» Data listing
--- START ---

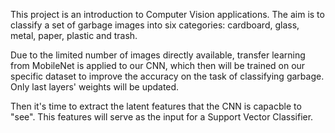 This project is an introduction to Computer Vision applications. The aim is to classify a set of garbage images into six categories: cardboard, glass, metal, paper, plastic and trash.

Due to the limited number of images directly available, transfer learning from MobileNet is applied to our CNN, which then will be trained on our specific dataset to improve the accuracy on the task of classifying garbage. Only last layers' weights will be updated.

Then it's time to extract the latent features that the CNN is capacble to "see". This features will serve as the input for a Support Vector Classifier.
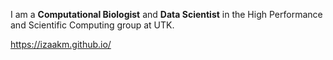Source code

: <!-- `izaakm/izaakm` is a special repository because its `README.md` (this file) appears on your GitHub profile. -->
<!-- More info: https://docs.github.com/en/account-and-profile/setting-up-and-managing-your-github-profile/customizing-your-profile/managing-your-profile-readme -->

I am a **Computational Biologist** and **Data Scientist** in the High Performance and Scientific Computing group at UTK.

<https://izaakm.github.io/>

<!--
- training: biochem, physiology, data science
- domain/discipline: computational biology
- work/job: research software engineer
-->

<!-- END -->
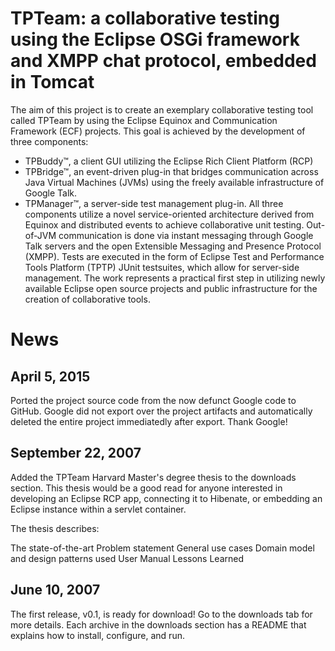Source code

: # TPTeam: a collaborative testing using the Eclipse OSGi framework and XMPP chat protocol, embedded in Tomcat 
The aim of this project is to create an exemplary collaborative testing tool called TPTeam by using the Eclipse Equinox and Communication Framework (ECF) projects. This goal is achieved by the development of three components:

* TPBuddy™, a client GUI utilizing the Eclipse Rich Client Platform (RCP)
* TPBridge™, an event-driven plug-in that bridges communication across Java Virtual Machines (JVMs) using the freely available infrastructure of Google Talk.
* TPManager™, a server-side test management plug-in.
All three components utilize a novel service-oriented architecture derived from Equinox and distributed events to achieve collaborative unit testing. Out-of-JVM communication is done via instant messaging through Google Talk servers and the open Extensible Messaging and Presence Protocol (XMPP). Tests are executed in the form of Eclipse Test and Performance Tools Platform (TPTP) JUnit testsuites, which allow for server-side management. The work represents a practical first step in utilizing newly available Eclipse open source projects and public infrastructure for the creation of collaborative tools.

# News
## April 5, 2015
Ported the project source code from the now defunct Google code to GitHub.  Google did not export over the project artifacts and automatically deleted the entire project immediatedly after export.
Thank Google! <Shakes Fist>

## September 22, 2007
Added the TPTeam Harvard Master's degree thesis to the downloads section. This thesis would be a good read for anyone interested in developing an Eclipse RCP app, connecting it to Hibenate, or embedding an Eclipse instance within a servlet container.

The thesis describes:

The state-of-the-art
Problem statement
General use cases
Domain model and design patterns used
User Manual
Lessons Learned

## June 10, 2007
The first release, v0.1, is ready for download! Go to the downloads tab for more details. Each archive in the downloads section has a README that explains how to install, configure, and run.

--- END ---

In the entries above, find lines with "three" and copy each.

» Task answer
The aim of this project is to create an exemplary collaborative testing tool called TPTeam by using the Eclipse Equinox and Communication Framework (ECF) projects. This goal is achieved by the development of three components:
All three components utilize a novel service-oriented architecture derived from Equinox and distributed events to achieve collaborative unit testing. Out-of-JVM communication is done via instant messaging through Google Talk servers and the open Extensible Messaging and Presence Protocol (XMPP). Tests are executed in the form of Eclipse Test and Performance Tools Platform (TPTP) JUnit testsuites, which allow for server-side management. The work represents a practical first step in utilizing newly available Eclipse open source projects and public infrastructure for the creation of collaborative tools.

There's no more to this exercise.